Mesajı Okuyun
Old 19-12-2011, 11:41   #5
İlhan_ERDEN

 
Varsayılan Şeklen iyiniet - gerçek iyiniyet ayrımı

Aşağıdaki Yargıtay kararında belirtildiği üzere, bir tarafta şeklen iyiniyetli yeni malik ve diğer tarafta ise gerçekten iyiniyetli eski malik var ise, kanun koyucunun gerçek amacı da gerçek iyiniyeti korumak ise, bu durumda taşınmazı sahte vekaletnameli işleme dayanarak satın alanın iyiniyetinin korunmaması gerektiğini düşünüyorum.

Yargıtay 1.H.D.2004/9982 E.2004/10854 K.
07.10.2004 Tarih :
"...
Tapulu taşınmazların intikallerinde, huzur ve güveni koruma, toplam düzenini sağlama uğruna, tapu kaydında ismi geçmeyen ama asıl malik olanın hakkı feda edildiğinden iktisapta bulunan kişinin, iyi niyetli olup olmadığının tam olarak tespiti büyük önem taşımaktadır. Gerçekten bir yanda tapu sicilinin doğruluğuna inanarak iktisapta bulunduğunu ileri süren kimse sair yanda ise kendisi için maddi, hatta bazı hallerde manevi büyük değer taşıyan ayni hakkını yitirme tehlikesi ile karşı karşıya kalan önceki malik bulunmaktadır.
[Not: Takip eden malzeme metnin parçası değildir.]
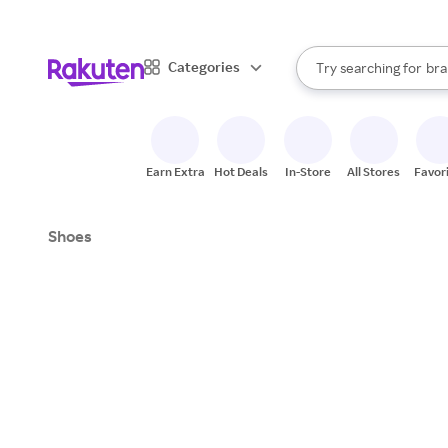
sto
When autocomplete result
Categories
Try searching for
bra
Search Rakuten
gro
sto
Earn Extra
Hot Deals
In-Store
All Stores
Favor
Shoes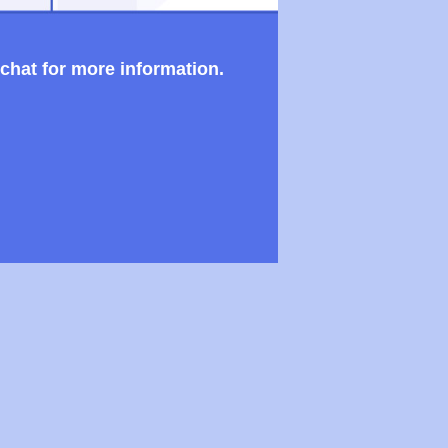
 chat for more information.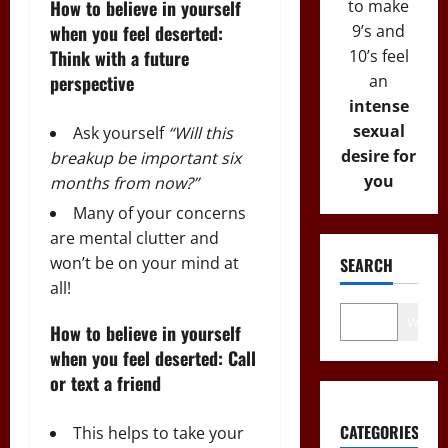
to make
How to believe in yourself
9’s and
when you feel deserted:
10’s feel
Think with a future
an
perspective
intense
sexual
Ask yourself
“Will this
desire for
breakup be important six
you
months from now?”
Many of your concerns
are mental clutter and
won’t be on your mind at
SEARCH
all!
Wo
How to believe in yourself
when you feel deserted: Call
or text a friend
CATEGORIES
This helps to take your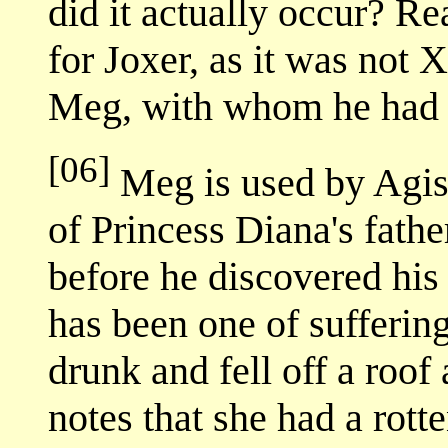
did it actually occur? Re
for Joxer, as it was not X
Meg, with whom he had r
[06]
Meg is used by Agis 
of Princess Diana's fath
before he discovered his
has been one of sufferin
drunk and fell off a roo
notes that she had a rott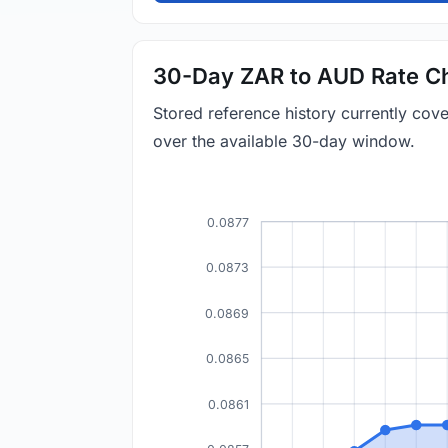
30-Day ZAR to AUD Rate C
Stored reference history currently co
over the available 30-day window.
0.0877
0.0873
0.0869
0.0865
0.0861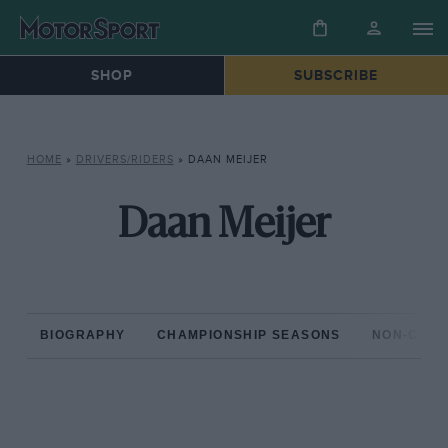
SHOP
SUBSCRIBE
HOME
»
DRIVERS/RIDERS
»
DAAN MEIJER
Daan Meijer
BIOGRAPHY
CHAMPIONSHIP SEASONS
NON-CHAM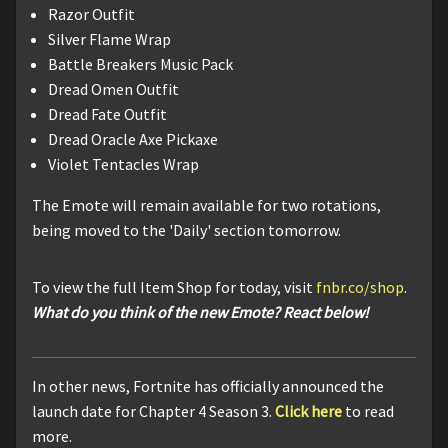
Razor Outfit
Silver Flame Wrap
Battle Breakers Music Pack
Dread Omen Outfit
Dread Fate Outfit
Dread Oracle Axe Pickaxe
Violet Tentacles Wrap
The Emote will remain available for two rotations,
being moved to the 'Daily' section tomorrow.
To view the full Item Shop for today, visit
fnbr.co/shop
.
What do you think of the new Emote? React below!
In other news, Fortnite has officially announced the
launch date for Chapter 4 Season 3.
Click here
to read
more.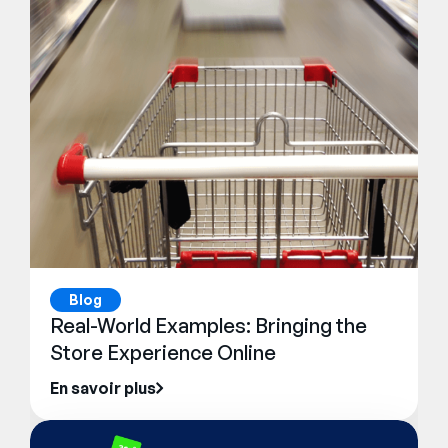
Blog
Real-World Examples: Bringing the
Store Experience Online
En savoir plus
Bu sebeple yüzeysel ve şekilci bir araştırma ve yaklaşımın büyük mağduriyetlere yol açacağı, kişilerin Devlete ve adalete olan güven ve saygısını sarsacağı ve kanun koyucunun amacının ilk bakışta, şeklen iyi niyetli gözükeni değil, gerçekten iyiniyetli olan kişiyi korumak olduğu hususlarının daima gözönünde tutulması, bu yönde bütün delillerin toplanıp derinliğine irdelenmesi ve değerlendirilmesi gerekmektedir.